Shao-Yuan Li, Yu-Xiang Zheng, Ye Shi, Sheng-Jun Huang, Songcan Chen

Published: 01 Nov 2023, Last Modified: 04 Feb 2024Frontiers of Computer ScienceEveryoneCC BY 4.0

Abstract: Recently, crowdsourcing has established itself as an efficient labeling solution by distributing tasks to crowd workers. As the workers can make mistakes with diverse expertise, one core learning task is to estimate each worker’s expertise, and aggregate over them to infer the latent true labels. In this paper, we show that as one of the major research directions, the noise transition matrix based worker expertise modeling methods commonly overfit the annotation noise, either due to the oversimplified noise assumption or inaccurate estimation.

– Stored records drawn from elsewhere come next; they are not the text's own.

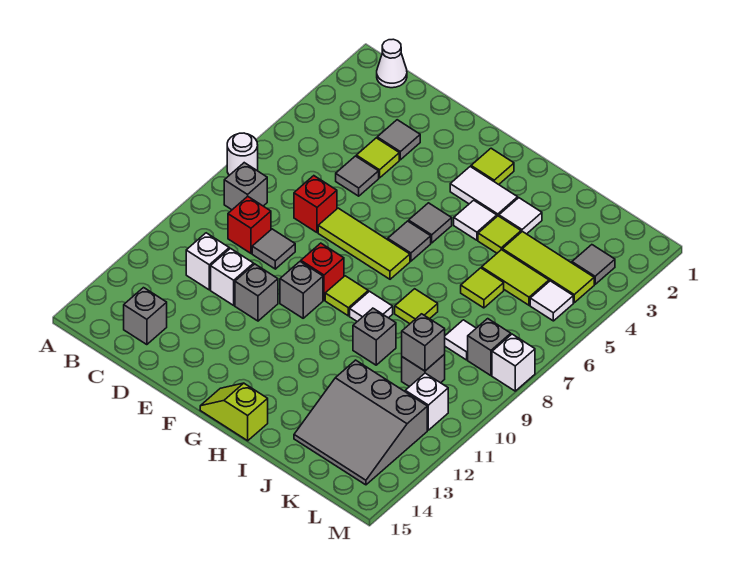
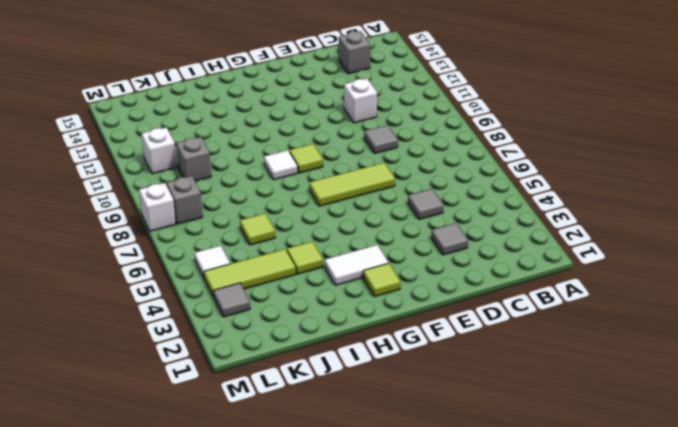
none -> white 1x1 round brick [227,133,258,175]
none -> white 1x1 cone [377,39,407,88]
none -> grey 1x1 brick [224,163,267,210]
none -> red 1x1 brick [228,196,271,253]

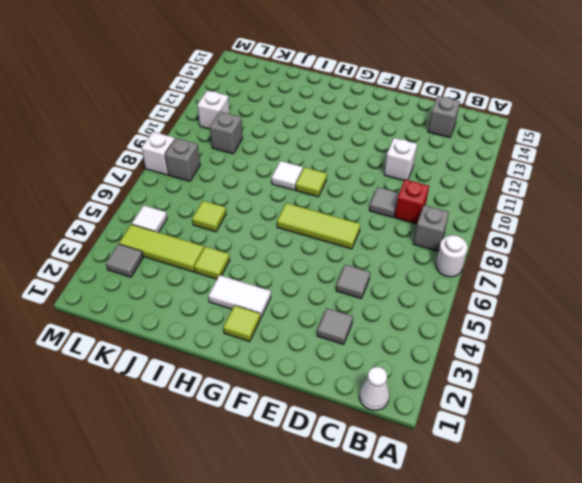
none -> white 1x1 brick [186,233,229,290]
none -> lime 1x1 tile [356,138,399,178]
none -> red 1x1 brick [294,176,337,232]
none -> grey 1x1 brick [235,264,278,321]

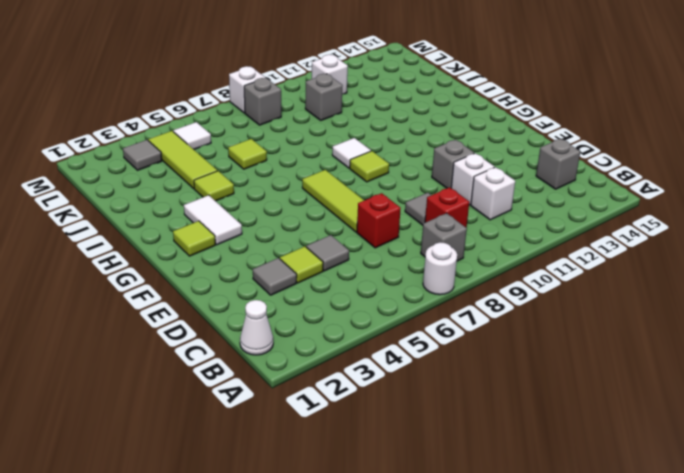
none -> red 1x1 brick [301,243,344,300]
none -> grey 1x1 brick [280,262,323,318]
none -> grey 1x1 tile [409,203,452,243]
none -> grey 1x1 tile [388,221,431,261]

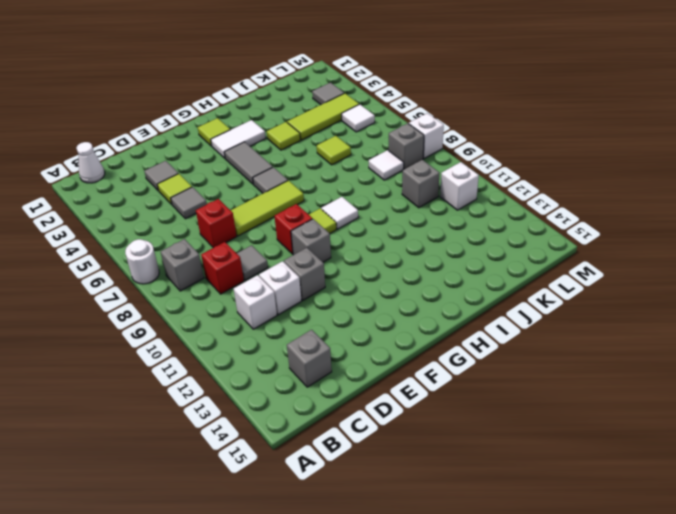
grey 1x2 tile [224,142,273,184] -> grey 1x1 tile [409,203,452,243]
none -> lime 1x2 slope [200,383,268,441]
none -> white 1x1 tile [454,200,497,240]
none -> white 1x1 tile [499,198,542,234]
none -> lime 1x1 tile [395,289,438,324]

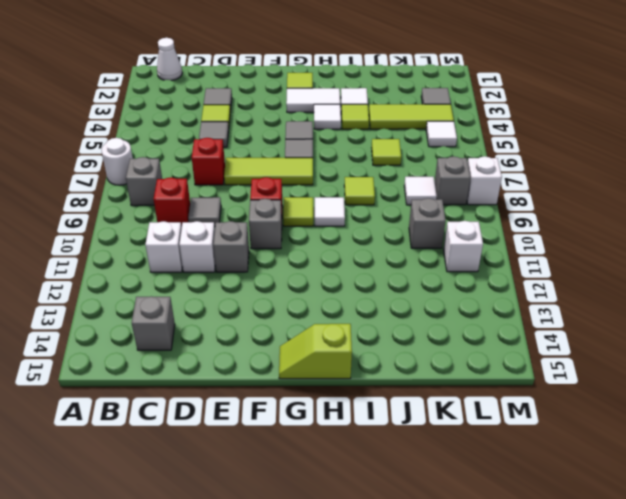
none -> grey 1x1 brick [353,308,396,365]
none -> lime 1x2 tile [482,250,549,305]
none -> grey 3x3 slope [294,360,427,485]
none -> grey 1x1 brick [402,314,445,371]

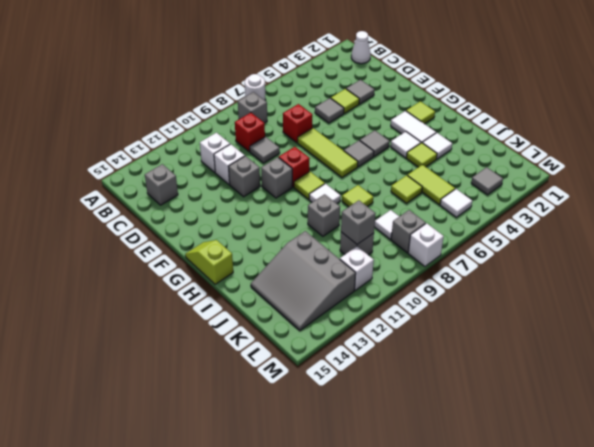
none -> lime 1x3 tile [502,231,594,303]

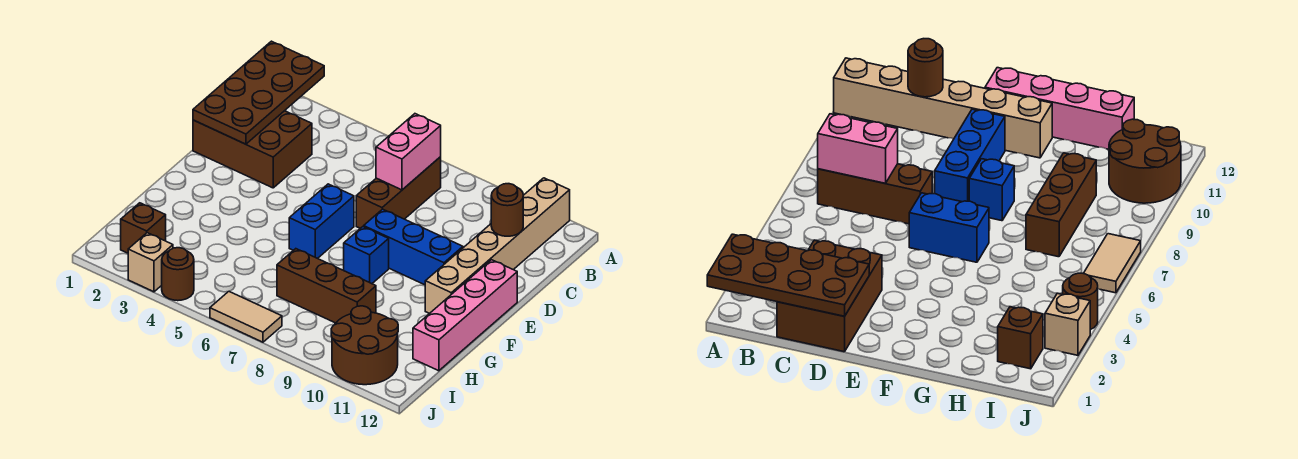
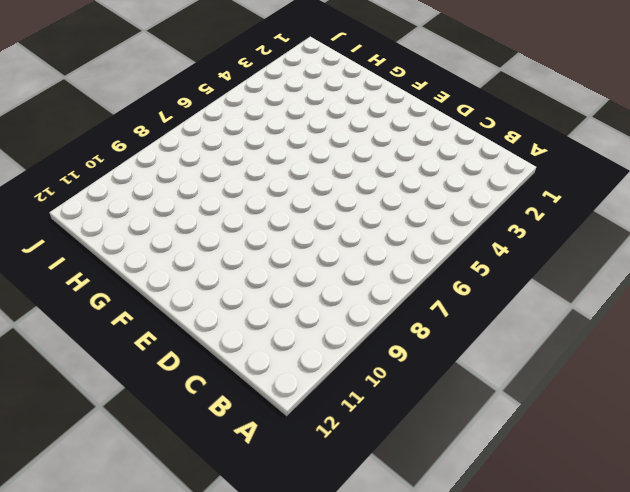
none -> tan 1x6 brick [425,178,570,314]
none -> brown 1x3 brick [356,157,441,228]
none -> brown 2x3 brick [193,111,312,188]

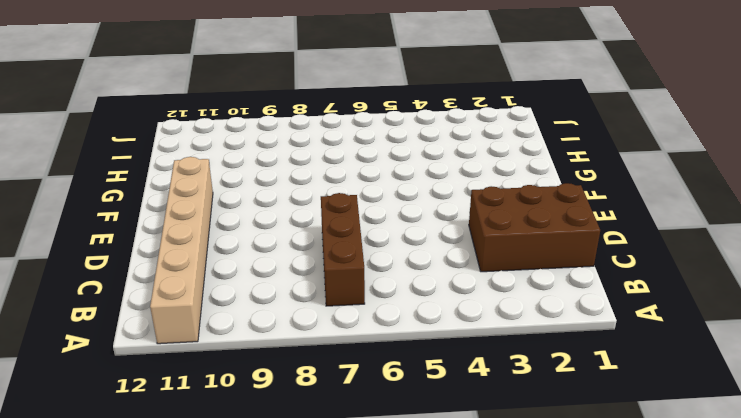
none -> blue 1x2 brick [289,184,354,259]
none -> blue 1x3 brick [364,209,463,285]
none -> pink 1x4 brick [413,260,517,371]

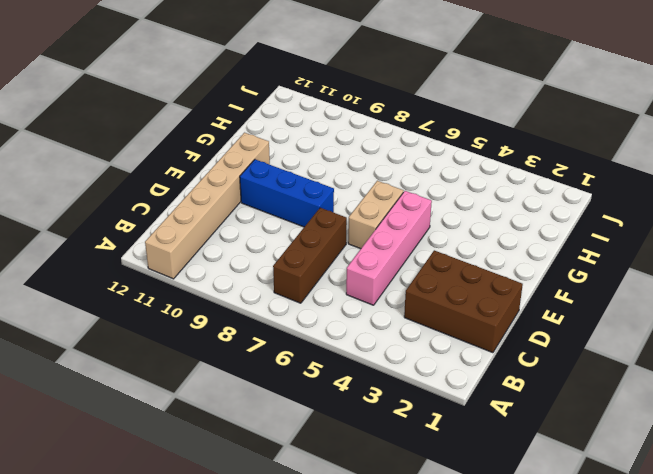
pink 1x4 brick [346,191,432,305] -> pink 1x4 brick moved to [413,260,517,371]
tan 1x2 brick [348,181,404,249] -> blue 1x2 brick [289,184,354,259]
none -> blue 1x1 brick [344,227,389,284]
none -> brown 1x3 brick [277,249,376,323]
none -> brown 1x1 brick [121,203,166,253]

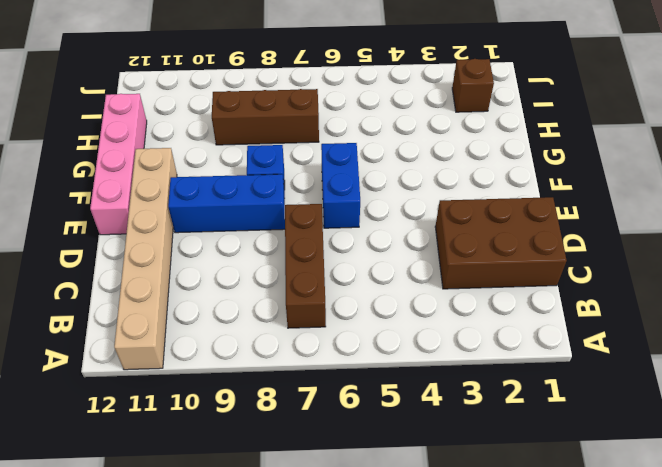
none -> brown 2x2 round brick [331,306,398,385]
none -> tan 1x1 brick [128,233,173,292]
none -> brown 1x1 round brick [162,248,194,301]

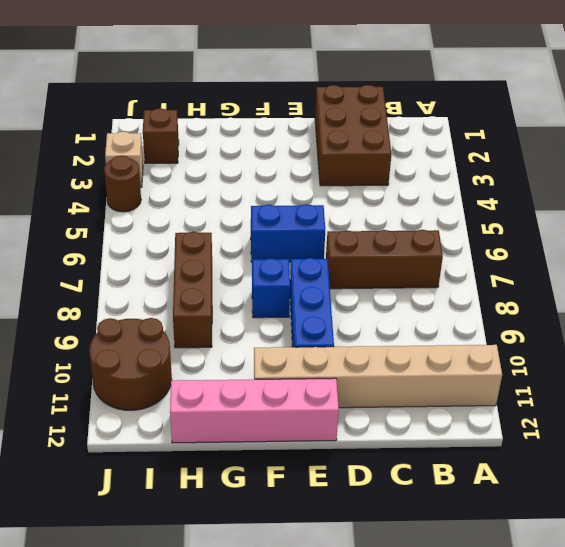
none -> tan 1x2 tile [210,291,282,342]
none -> brown 2x4 plate [193,41,324,144]
none -> pink 1x2 brick [376,114,441,190]

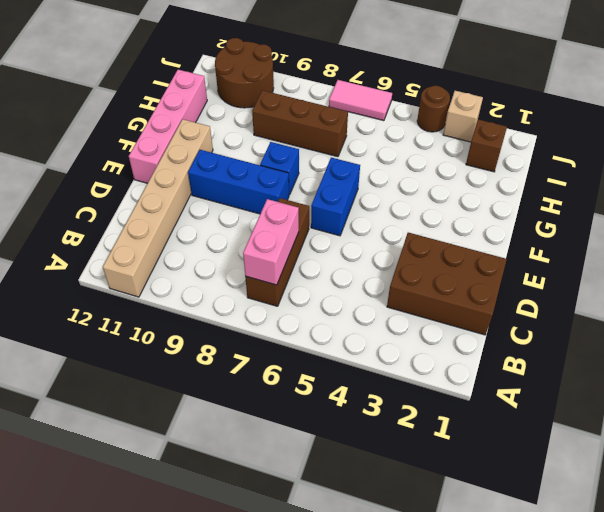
pink 1x2 tile [329,80,392,121] -> tan 1x2 tile [210,291,282,342]
none -> brown 2x4 plate [193,41,324,144]
none -> brown 1x1 round brick [491,184,523,236]

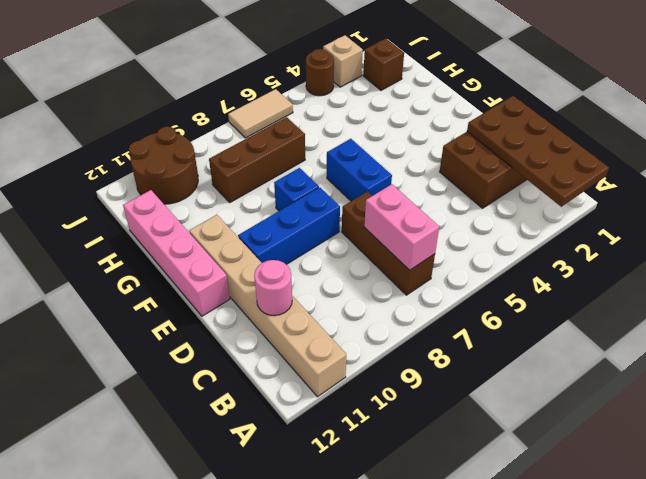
pink 1x1 round brick [254,260,292,316] -> brown 1x1 round brick [491,184,523,236]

To solve this problem, we propose a knowledge distillation framework (KD-Crowd) by combining the complementary strength of noise-model-free robust learning techniques and transition matrix based worker expertise modeling. The framework consists of two stages: in stage 1, a noise-model-free robust student model is trained by treating the prediction of a transition matrix based crowdsourcing teacher model as noisy labels, aiming at correcting the teacher’s mistakes and obtaining better true label predictions; in stage 2, we switch their roles,retraining a better crowdsourcing model using the crowds’ annotations supervised by the refined true label predictions given by stage 1. Additionally, we propose one f-mutual information gain (MIGf ) based knowledge distillation loss, which finds the maximum information intersection between the student’s and teacher’s prediction. We show in experiments that MIGf achieves obvious improvements compared to the regular KL divergence knowledge distillation loss, which tends to force the student to memorize all information of the teacher’s prediction, including its errors. We conduct extensive experiments showing that, as a universal framework KD-Crowd substantially improves previous crowdsourcing methods on true label prediction and worker expertise estimation.